> Textauszug
╭──

Entscheidungsdatum
04.03.2019Norm
B-VG Art.133 Abs4Spruch
G314 2214995-1/2E
IM NAMEN DER REPUBLIK
Das Bundesverwaltungsgericht erkennt durch die Richterin Mag.a Katharina BAUMGARTNER über die Beschwerde 1. des XXXX und 2. der XXXX, beide vertreten durch den Rechtsanwalt XXXX, gegen den Bescheid des Präsidenten des Landesgerichts für Zivilrechtssachen XXXX vom XXXX.2018, XXXX, wegen Gerichtsgebühren zu Recht:
A) Der Antrag, der Beschwerde die aufschiebende Wirkung
zuzuerkennen, wird als unzulässig zurückgewiesen.
B) Die Beschwerde wird als unbegründet abgewiesen.
C) Die Revision ist gemäß Art 133 Abs 4 B-VG nicht zulässig.
Text
ENTSCHEIDUNGSGRÜNDE:
Verfahrensgang und Sachverhalt:
Mit der im elektronischen Rechtsverkehr eingebrachten Mahnklage vom XXXX.2018 begehren die durch den Rechtsanwalt XXXX vertretenen Beschwerdeführer (BF) als Kläger im Verfahren XXXX des Landesgerichts für Zivilrechtssachen XXXX von einem Beklagten EUR
100.800 samt Anhang (Zinsen und Kosten) sowie die mit EUR 20.000 bewertete Feststellung seiner Haftung für zukünftige Schäden, die aus dem Abschluss diverser Verträge resultieren. Gleichzeitig beantragten die BF die Bewilligung der Verfahrenshilfe, unter anderem durch Befreiung von Gerichtsgebühren. Dieser Antrag wurde rechtskräftig abgewiesen.
Nach erfolgloser Lastschriftanzeige wurden dem BF mit dem Zahlungsauftrag (Mandatsbescheid) vom XXXX.2018 Pauschalgebühren nach TP 1 GGG von EUR 3.210,90 sowie die Einhebungsgebühr gemäß § 6a Abs 1 GEG von EUR 8, insgesamt daher EUR 3.218,90, zur Zahlung vorgeschrieben. Dagegen erhoben die BF eine Vorstellung an den Präsidenten des Landesgerichts für Zivilrechtssachen XXXX. Daraufhin wurden ihnen mit dem oben angeführten Bescheid folgende Gerichtsgebühren vorgeschrieben:
Pauschalgebühr TP 1 GGG iVm § 19a GGG EUR 3 210,90
(Bemessungsgrundlage: EUR 120.800)

╰──

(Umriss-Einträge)
╭──

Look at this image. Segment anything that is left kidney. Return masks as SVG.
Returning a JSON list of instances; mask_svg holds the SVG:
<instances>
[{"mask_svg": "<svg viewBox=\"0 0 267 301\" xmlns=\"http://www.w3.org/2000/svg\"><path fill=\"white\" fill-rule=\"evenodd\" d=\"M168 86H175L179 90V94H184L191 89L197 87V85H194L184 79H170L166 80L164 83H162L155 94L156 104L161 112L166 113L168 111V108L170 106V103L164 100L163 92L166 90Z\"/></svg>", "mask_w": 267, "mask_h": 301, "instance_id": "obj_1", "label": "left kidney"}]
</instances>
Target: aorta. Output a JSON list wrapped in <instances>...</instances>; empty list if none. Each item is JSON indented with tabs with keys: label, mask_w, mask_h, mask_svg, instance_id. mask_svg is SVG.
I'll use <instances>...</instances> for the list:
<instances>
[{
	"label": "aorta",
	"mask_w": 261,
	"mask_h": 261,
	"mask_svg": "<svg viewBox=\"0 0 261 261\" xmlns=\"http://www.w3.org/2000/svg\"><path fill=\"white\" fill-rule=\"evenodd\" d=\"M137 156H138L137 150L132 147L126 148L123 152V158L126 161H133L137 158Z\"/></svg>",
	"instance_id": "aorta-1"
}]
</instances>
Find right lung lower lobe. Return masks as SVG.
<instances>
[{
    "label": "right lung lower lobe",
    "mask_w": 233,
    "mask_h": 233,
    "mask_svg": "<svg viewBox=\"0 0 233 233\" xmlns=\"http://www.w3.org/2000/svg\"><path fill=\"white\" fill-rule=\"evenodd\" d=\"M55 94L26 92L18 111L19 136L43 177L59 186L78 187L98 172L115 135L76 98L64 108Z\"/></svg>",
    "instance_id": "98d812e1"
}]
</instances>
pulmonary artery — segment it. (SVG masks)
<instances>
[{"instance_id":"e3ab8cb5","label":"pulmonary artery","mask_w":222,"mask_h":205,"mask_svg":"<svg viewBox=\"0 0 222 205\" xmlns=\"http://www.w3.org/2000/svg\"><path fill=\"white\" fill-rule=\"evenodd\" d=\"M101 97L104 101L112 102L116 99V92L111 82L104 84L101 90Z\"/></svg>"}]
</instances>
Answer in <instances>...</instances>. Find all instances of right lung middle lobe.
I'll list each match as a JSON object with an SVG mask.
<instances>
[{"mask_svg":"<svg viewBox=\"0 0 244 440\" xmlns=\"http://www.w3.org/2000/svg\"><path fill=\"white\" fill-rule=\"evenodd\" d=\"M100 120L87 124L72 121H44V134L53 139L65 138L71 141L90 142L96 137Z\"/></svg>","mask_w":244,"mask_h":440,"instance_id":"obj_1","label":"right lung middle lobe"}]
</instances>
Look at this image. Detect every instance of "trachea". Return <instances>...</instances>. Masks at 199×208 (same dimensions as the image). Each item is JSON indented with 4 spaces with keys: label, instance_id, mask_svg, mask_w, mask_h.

╰──

> Aufgabe 1
Schreiben Sie aus den Einträgen den Abschnitt von der Zeile mit „Answer in <instances>...</instances>.“ bis zum Ende der Einträge unverändert ab.
> Aufgabe 2
Führen Sie die Gerichtsentscheidung über Gerichtsgebühren im Anschluss an ihren letzten Satz weiter.
Die Gerichtsentscheidung über Gerichtsgebühren und die Einträge stehen in keinem inhaltlichen Zusammenhang.

> Lösung 1
Answer in <instances>...</instances>. Find all instances of right lung middle lobe.
I'll list each match as a JSON object with an SVG mask.
<instances>
[{"mask_svg":"<svg viewBox=\"0 0 244 440\" xmlns=\"http://www.w3.org/2000/svg\"><path fill=\"white\" fill-rule=\"evenodd\" d=\"M100 120L87 124L72 121H44V134L53 139L65 138L71 141L90 142L96 137Z\"/></svg>","mask_w":244,"mask_h":440,"instance_id":"obj_1","label":"right lung middle lobe"}]
</instances>
Look at this image. Detect every instance of "trachea". Return <instances>...</instances>. Masks at 199×208 (same dimensions as the image). Each item is JSON indented with 4 spaces with keys: label, instance_id, mask_svg, mask_w, mask_h.

> Lösung 2
Einhebungsgebühr § 6a Abs 1 GEG EUR 8,00
Mehrbetrag § 31 GGG EUR 22,00
Summe EUR 3 240,90
Es wurde ausgesprochen, dass für den Mehrbetrag und die Einhebungsgebühr auch Dr. XXXX als Bürge und Zahler zahlungspflichtig sei.
In der Bescheidbegründung werden Grund und Höhe der zu entrichtenden Gebühren unter Angabe der gesetzlichen Grundlagen detailliert angeführt und dargelegt, dass gegen das System der Gerichtsgebühren keine (verfassungsrechtlichen) Bedenken bestünden.
Dagegen richtet sich die wegen inhaltlicher Rechtswidrigkeit und der Verletzung von Verfahrensvorschriften erhobene gemeinsame Beschwerde der BF mit den Anträgen, den angefochtenen Bescheid aufzuheben, gemäß Art 267 AEUV eine Vorabentscheidung einzuholen oder die Angelegenheit zur Durchführung eines Gesetzesprüfungsverfahrens gemäß Art 140 B-VG dem Verfassungsgerichtshof vorzulegen. Gleichzeitig beantragen die BF, der Beschwerde "bis zur rechtskräftigen Entscheidung in dieser Angelegenheit" die aufschiebende Wirkung zuzuerkennen.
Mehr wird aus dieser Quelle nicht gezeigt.